═════ Data in this exercise
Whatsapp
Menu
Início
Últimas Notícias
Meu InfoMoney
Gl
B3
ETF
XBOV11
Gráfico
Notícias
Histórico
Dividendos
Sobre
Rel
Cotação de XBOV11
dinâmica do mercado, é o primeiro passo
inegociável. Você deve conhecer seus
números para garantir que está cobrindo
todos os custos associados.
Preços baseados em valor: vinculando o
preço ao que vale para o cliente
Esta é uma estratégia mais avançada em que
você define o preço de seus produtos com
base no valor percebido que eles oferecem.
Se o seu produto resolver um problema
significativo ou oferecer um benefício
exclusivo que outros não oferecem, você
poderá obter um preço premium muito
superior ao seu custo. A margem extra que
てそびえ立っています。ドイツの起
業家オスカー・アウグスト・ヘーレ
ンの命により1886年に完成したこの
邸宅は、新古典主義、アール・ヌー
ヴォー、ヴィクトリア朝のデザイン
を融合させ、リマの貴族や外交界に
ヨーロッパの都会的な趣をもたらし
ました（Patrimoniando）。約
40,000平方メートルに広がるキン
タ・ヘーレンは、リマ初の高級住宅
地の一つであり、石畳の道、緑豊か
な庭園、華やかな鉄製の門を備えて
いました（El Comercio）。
══════════
═════ Data in this exercise
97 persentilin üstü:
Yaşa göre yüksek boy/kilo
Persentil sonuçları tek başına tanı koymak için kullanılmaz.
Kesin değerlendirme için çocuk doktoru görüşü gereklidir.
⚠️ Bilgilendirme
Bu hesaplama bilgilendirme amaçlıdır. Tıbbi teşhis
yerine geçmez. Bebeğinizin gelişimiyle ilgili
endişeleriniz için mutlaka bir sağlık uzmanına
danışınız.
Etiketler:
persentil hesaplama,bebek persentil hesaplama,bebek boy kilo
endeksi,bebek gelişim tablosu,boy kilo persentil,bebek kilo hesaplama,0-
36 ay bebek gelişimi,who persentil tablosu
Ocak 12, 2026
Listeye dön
══════════
**Activity:**
Go through the entries and copy each line holding the string "tablosu".

**Exercise response:**
endeksi,bebek gelişim tablosu,boy kilo persentil,bebek kilo hesaplama,0-
36 ay bebek gelişimi,who persentil tablosu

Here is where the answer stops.